Pour le service désigné, cette proposition constitue un levier de réactivité et de continuité de l'action éducative, en permettant une adaptation des modalités d'intervention à l'évolution des besoins de l'enfant. Pour l'enfant concerné, elle vise à mieux articuler le temps de l'action éducative avec celui de son parcours et de ses besoins, afin d'ajuster la prise en charge au plus près de sa situation. Cette approche favorise une intervention plus réactive, cohérente et efficiente, dans l'intérêt de l'enfant.

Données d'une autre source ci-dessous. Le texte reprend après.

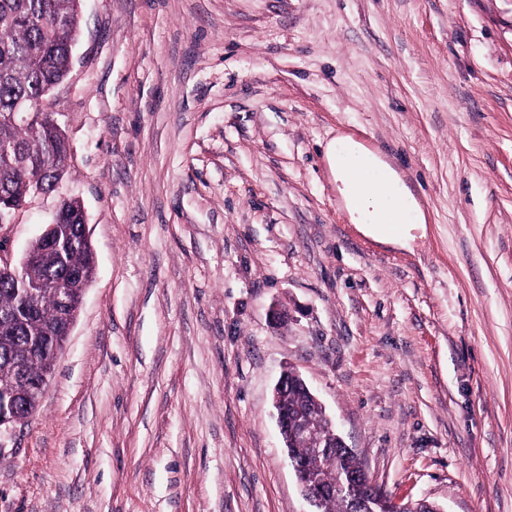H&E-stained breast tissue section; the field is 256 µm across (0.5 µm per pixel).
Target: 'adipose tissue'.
Here are the masks:
<instances>
[{
  "mask_svg": "<svg viewBox=\"0 0 512 512\" xmlns=\"http://www.w3.org/2000/svg\"><path fill=\"white\" fill-rule=\"evenodd\" d=\"M326 158L351 223L380 242L410 248L425 216L396 169L345 134L328 145Z\"/></svg>",
  "mask_w": 512,
  "mask_h": 512,
  "instance_id": "adipose-tissue-1",
  "label": "adipose tissue"
}]
</instances>
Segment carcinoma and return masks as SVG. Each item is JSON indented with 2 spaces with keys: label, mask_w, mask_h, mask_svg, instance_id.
Masks as SVG:
<instances>
[{
  "label": "carcinoma",
  "mask_w": 512,
  "mask_h": 512,
  "mask_svg": "<svg viewBox=\"0 0 512 512\" xmlns=\"http://www.w3.org/2000/svg\"><path fill=\"white\" fill-rule=\"evenodd\" d=\"M81 0H0V198L21 206L31 197L36 186H52L55 173L62 171L68 143L58 137L50 123L15 124L3 118L20 102L34 103L48 88L61 83L71 65V52L66 40L67 29H78ZM38 261L28 269L27 277L41 280L59 275L66 263L85 272L92 280L94 268L86 251L71 247L65 257L39 243L32 244ZM21 299L15 285L0 278V313H15ZM59 304L51 290L44 291L37 314L26 324L0 325V385L14 381L10 358L25 353L28 340L41 336L46 328L59 320ZM288 408L309 410L314 417L323 416L321 406L295 379L288 380L285 393ZM287 452L304 467L316 471L318 483L336 488V495L324 497L321 512H347L348 502L342 488L355 479H365L364 470L353 454L336 458V466L320 465L308 448H298L288 441Z\"/></svg>",
  "instance_id": "1"
}]
</instances>
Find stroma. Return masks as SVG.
Masks as SVG:
<instances>
[{
    "mask_svg": "<svg viewBox=\"0 0 512 512\" xmlns=\"http://www.w3.org/2000/svg\"><path fill=\"white\" fill-rule=\"evenodd\" d=\"M44 107L65 175L0 257L75 197L98 265L0 512H308L286 367L389 496L512 512V0H82ZM340 133L416 195L411 248L351 224Z\"/></svg>",
    "mask_w": 512,
    "mask_h": 512,
    "instance_id": "35a3bbf8",
    "label": "stroma"
}]
</instances>
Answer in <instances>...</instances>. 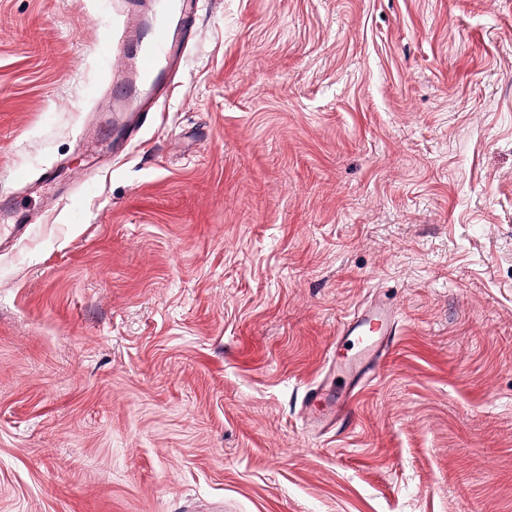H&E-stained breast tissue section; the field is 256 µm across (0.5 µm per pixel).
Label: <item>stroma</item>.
Instances as JSON below:
<instances>
[{
  "label": "stroma",
  "mask_w": 512,
  "mask_h": 512,
  "mask_svg": "<svg viewBox=\"0 0 512 512\" xmlns=\"http://www.w3.org/2000/svg\"><path fill=\"white\" fill-rule=\"evenodd\" d=\"M118 2L0 0V512H512V0H204L131 138ZM397 310L388 303L370 306L347 318L336 344V382L344 376H356L377 354L389 349L397 329ZM341 347L343 353H337Z\"/></svg>",
  "instance_id": "stroma-1"
}]
</instances>
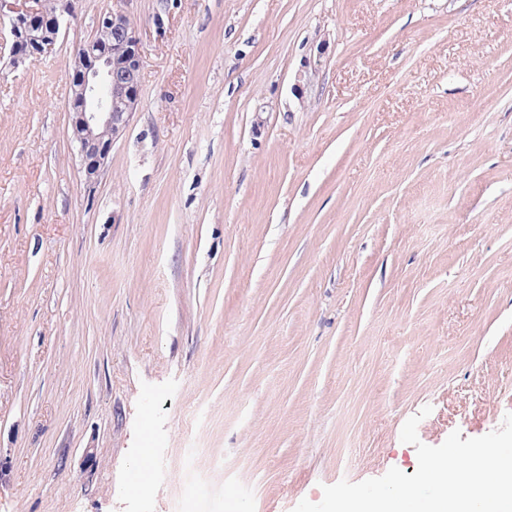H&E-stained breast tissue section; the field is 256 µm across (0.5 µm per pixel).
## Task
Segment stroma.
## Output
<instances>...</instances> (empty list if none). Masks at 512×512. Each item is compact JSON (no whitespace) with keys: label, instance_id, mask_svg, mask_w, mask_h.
Returning a JSON list of instances; mask_svg holds the SVG:
<instances>
[{"label":"stroma","instance_id":"obj_1","mask_svg":"<svg viewBox=\"0 0 512 512\" xmlns=\"http://www.w3.org/2000/svg\"><path fill=\"white\" fill-rule=\"evenodd\" d=\"M139 104L94 181L68 72ZM0 58V512H293L512 412V0H78ZM197 467L181 464L184 423ZM164 448L168 478L130 493ZM114 41L124 48L122 56L113 55L112 49L120 48ZM138 45L130 15L122 8H112L99 17L93 36L80 44L74 67L68 73L72 128L80 168L89 180L98 175L112 141L137 108Z\"/></svg>","mask_w":512,"mask_h":512}]
</instances>
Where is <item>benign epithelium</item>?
<instances>
[{
    "label": "benign epithelium",
    "instance_id": "1",
    "mask_svg": "<svg viewBox=\"0 0 512 512\" xmlns=\"http://www.w3.org/2000/svg\"><path fill=\"white\" fill-rule=\"evenodd\" d=\"M75 0H0V20L9 21L12 59L53 51ZM124 48L115 56L112 42ZM69 112L78 144L80 168L95 178L139 101L140 59L135 25L122 8L104 12L93 36L80 44L72 71Z\"/></svg>",
    "mask_w": 512,
    "mask_h": 512
}]
</instances>
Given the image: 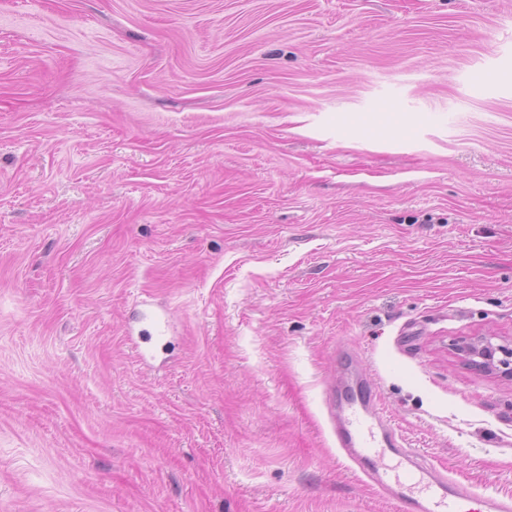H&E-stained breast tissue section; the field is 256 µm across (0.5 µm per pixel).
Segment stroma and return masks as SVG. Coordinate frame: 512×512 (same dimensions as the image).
Masks as SVG:
<instances>
[{"instance_id":"35a3bbf8","label":"stroma","mask_w":512,"mask_h":512,"mask_svg":"<svg viewBox=\"0 0 512 512\" xmlns=\"http://www.w3.org/2000/svg\"><path fill=\"white\" fill-rule=\"evenodd\" d=\"M512 0H0V512H397L512 491ZM167 311L141 362L139 303ZM493 339L492 337H484L477 342L461 345L457 349L480 364L487 365L488 367L500 366L506 370L510 369L512 378V348L511 346L509 348L497 344ZM499 354L502 358L499 357ZM352 367L347 358L345 393L329 400L328 412L334 421L336 447L368 485L396 500L399 512H457V500L464 496L478 499L488 511H512L511 493L467 495L446 469L417 459L409 467L389 465L388 456H407L403 438L384 420L376 393Z\"/></svg>"}]
</instances>
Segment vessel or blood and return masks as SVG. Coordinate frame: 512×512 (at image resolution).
I'll return each instance as SVG.
<instances>
[{"mask_svg":"<svg viewBox=\"0 0 512 512\" xmlns=\"http://www.w3.org/2000/svg\"><path fill=\"white\" fill-rule=\"evenodd\" d=\"M140 320L143 339L164 345L166 314L147 306ZM344 367L350 372L346 390L328 403L337 448L368 485L397 501L398 512H456L464 492L446 471L417 459L407 467L388 464V457L406 456L403 438L385 422L378 397L367 381L352 374V362H345Z\"/></svg>","mask_w":512,"mask_h":512,"instance_id":"b4317fda","label":"vessel or blood"}]
</instances>
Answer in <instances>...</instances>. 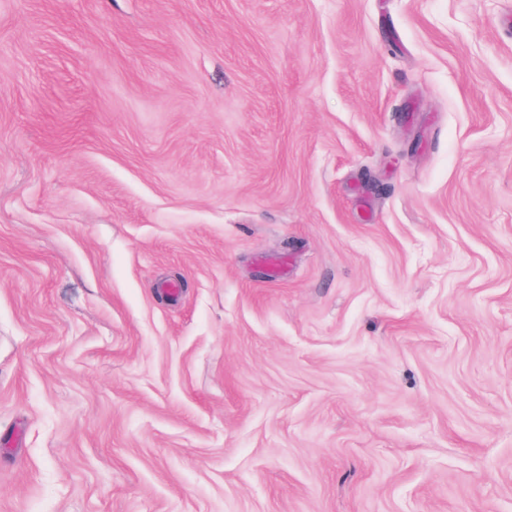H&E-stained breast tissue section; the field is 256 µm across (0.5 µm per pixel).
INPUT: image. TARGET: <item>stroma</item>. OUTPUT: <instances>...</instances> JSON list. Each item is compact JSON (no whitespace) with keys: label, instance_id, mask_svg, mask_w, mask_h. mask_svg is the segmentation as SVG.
<instances>
[{"label":"stroma","instance_id":"obj_1","mask_svg":"<svg viewBox=\"0 0 512 512\" xmlns=\"http://www.w3.org/2000/svg\"><path fill=\"white\" fill-rule=\"evenodd\" d=\"M512 0H0V512H512Z\"/></svg>","mask_w":512,"mask_h":512}]
</instances>
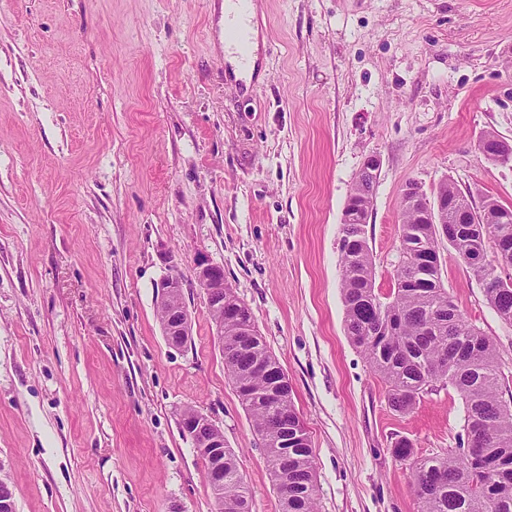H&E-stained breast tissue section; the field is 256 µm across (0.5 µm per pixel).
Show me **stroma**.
<instances>
[{"mask_svg": "<svg viewBox=\"0 0 512 512\" xmlns=\"http://www.w3.org/2000/svg\"><path fill=\"white\" fill-rule=\"evenodd\" d=\"M250 82L224 63V0H0V473L16 512H215L178 419L234 450L251 512L279 497L224 371L195 263L222 264L280 362L314 453L319 512H417L415 457L458 448L435 384L391 410L350 342L341 217L379 156L375 289L399 261L402 190L450 179L512 206V0H256ZM441 276L501 352L512 326L441 250ZM177 275L191 334L170 347L155 284ZM491 143L493 144L491 149L486 150V146ZM481 144L484 154L491 158L490 161L500 163L507 161L512 157V143H509L495 135H487L483 138Z\"/></svg>", "mask_w": 512, "mask_h": 512, "instance_id": "obj_1", "label": "stroma"}]
</instances>
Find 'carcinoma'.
<instances>
[{"instance_id":"carcinoma-1","label":"carcinoma","mask_w":512,"mask_h":512,"mask_svg":"<svg viewBox=\"0 0 512 512\" xmlns=\"http://www.w3.org/2000/svg\"><path fill=\"white\" fill-rule=\"evenodd\" d=\"M474 211L472 224H425L418 211L402 208L396 288L387 302L375 291V265L366 233L342 228L340 290L351 343L383 382L389 407L411 411L437 382L452 387L464 404V447L443 457L411 460L414 445L394 442L393 453L411 460L418 512H512V402L503 399L500 353L495 341L458 309L441 276L421 281V253H440L441 240L460 261L477 243L494 249L490 264L512 265V223H496L495 208ZM487 303L512 326V278L497 276L483 288ZM255 324L251 309L224 289V338ZM280 363L263 337L250 336L244 349L224 354L228 379L261 436L281 512H317L313 449L297 414L288 381L274 385L270 370ZM236 455L224 452V512L248 510Z\"/></svg>"}]
</instances>
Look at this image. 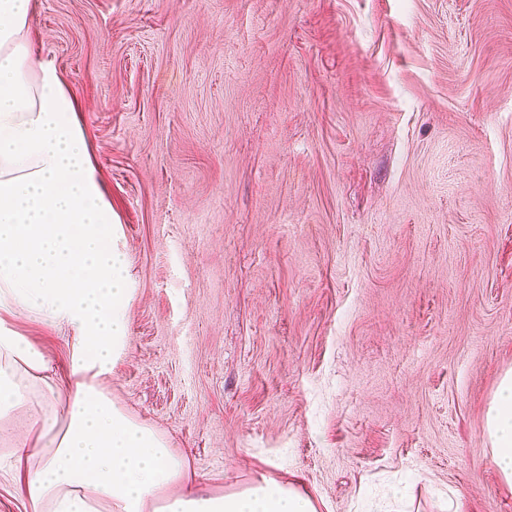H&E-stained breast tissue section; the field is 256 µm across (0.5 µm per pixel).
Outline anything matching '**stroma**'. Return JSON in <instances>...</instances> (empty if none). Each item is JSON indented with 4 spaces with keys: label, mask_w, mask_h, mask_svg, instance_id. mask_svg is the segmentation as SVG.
<instances>
[{
    "label": "stroma",
    "mask_w": 512,
    "mask_h": 512,
    "mask_svg": "<svg viewBox=\"0 0 512 512\" xmlns=\"http://www.w3.org/2000/svg\"><path fill=\"white\" fill-rule=\"evenodd\" d=\"M133 298L107 386L205 485L512 512V0H40ZM11 326L64 375L67 326ZM485 435L502 481L512 488V371L503 375L488 402Z\"/></svg>",
    "instance_id": "obj_1"
}]
</instances>
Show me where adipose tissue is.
Here are the masks:
<instances>
[{"mask_svg": "<svg viewBox=\"0 0 512 512\" xmlns=\"http://www.w3.org/2000/svg\"><path fill=\"white\" fill-rule=\"evenodd\" d=\"M37 6L0 0V419L41 406L30 444L0 450L24 512H318L297 480L199 489L193 463L101 387L126 353L129 276L77 99L27 41ZM15 313L69 326L64 384L7 326ZM485 435L512 487V371L487 405Z\"/></svg>", "mask_w": 512, "mask_h": 512, "instance_id": "ef3b65f1", "label": "adipose tissue"}]
</instances>
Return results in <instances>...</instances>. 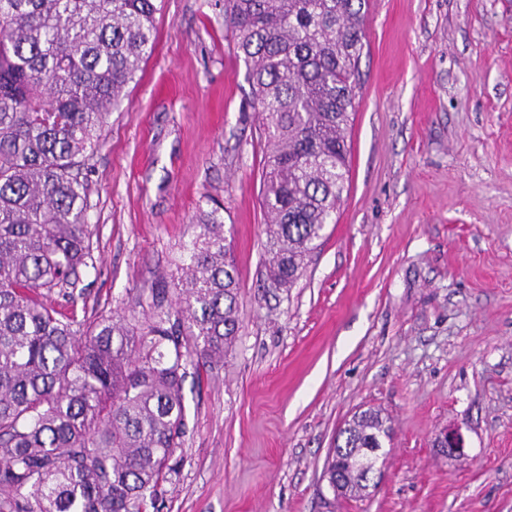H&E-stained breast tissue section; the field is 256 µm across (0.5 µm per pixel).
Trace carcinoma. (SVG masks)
I'll return each instance as SVG.
<instances>
[{
  "mask_svg": "<svg viewBox=\"0 0 512 512\" xmlns=\"http://www.w3.org/2000/svg\"><path fill=\"white\" fill-rule=\"evenodd\" d=\"M262 135L270 284L291 288L341 201L367 0H222ZM162 0H0V512H149L186 431V367L232 348L239 273L218 209L142 317L61 318L94 266L83 171L154 48ZM379 410L339 432L350 496Z\"/></svg>",
  "mask_w": 512,
  "mask_h": 512,
  "instance_id": "cac0c4a2",
  "label": "carcinoma"
}]
</instances>
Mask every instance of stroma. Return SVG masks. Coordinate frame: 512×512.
I'll return each instance as SVG.
<instances>
[{
	"label": "stroma",
	"instance_id": "35a3bbf8",
	"mask_svg": "<svg viewBox=\"0 0 512 512\" xmlns=\"http://www.w3.org/2000/svg\"><path fill=\"white\" fill-rule=\"evenodd\" d=\"M364 30L345 201L289 290L268 279L270 146L215 0H163L105 129L95 265L52 303L131 309L214 208L239 270L235 343L184 382L153 512H512V0H369ZM369 408L390 452L361 497L334 495L329 451ZM435 448L441 456L452 457L460 455L464 450V437L461 429L458 427L445 430L440 436V444L437 446V438L434 443Z\"/></svg>",
	"mask_w": 512,
	"mask_h": 512
}]
</instances>
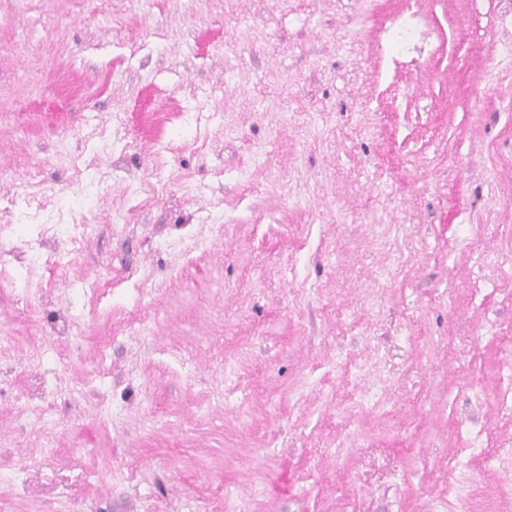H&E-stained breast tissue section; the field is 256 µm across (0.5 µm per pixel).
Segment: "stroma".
I'll return each mask as SVG.
<instances>
[{"instance_id": "stroma-1", "label": "stroma", "mask_w": 512, "mask_h": 512, "mask_svg": "<svg viewBox=\"0 0 512 512\" xmlns=\"http://www.w3.org/2000/svg\"><path fill=\"white\" fill-rule=\"evenodd\" d=\"M503 6L0 0V512H512Z\"/></svg>"}]
</instances>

La rédaction proposée rétablit également le contrôle a posteriori du juge qui avait été supprimé en commission. Elle prévoit qu'en cas de désaccord du ou des parents sur le renforcement d'une AEMO décidé par le service en charge de son exécution, le juge des enfants statue dans des conditions et des délais déterminés par décret, et peut notamment ordonner en cas d'urgence qu'il soit sursis à l'exécution de l'hébergement exceptionnel ou périodique envisagé dans l'attente de sa décision.
L'application du présent alinéa bénéficiera par ailleurs de la définition d'un référentiel national précisant le contenu des AEMO renforcées ou intensifiées, prévue par décret par la commission spéciale.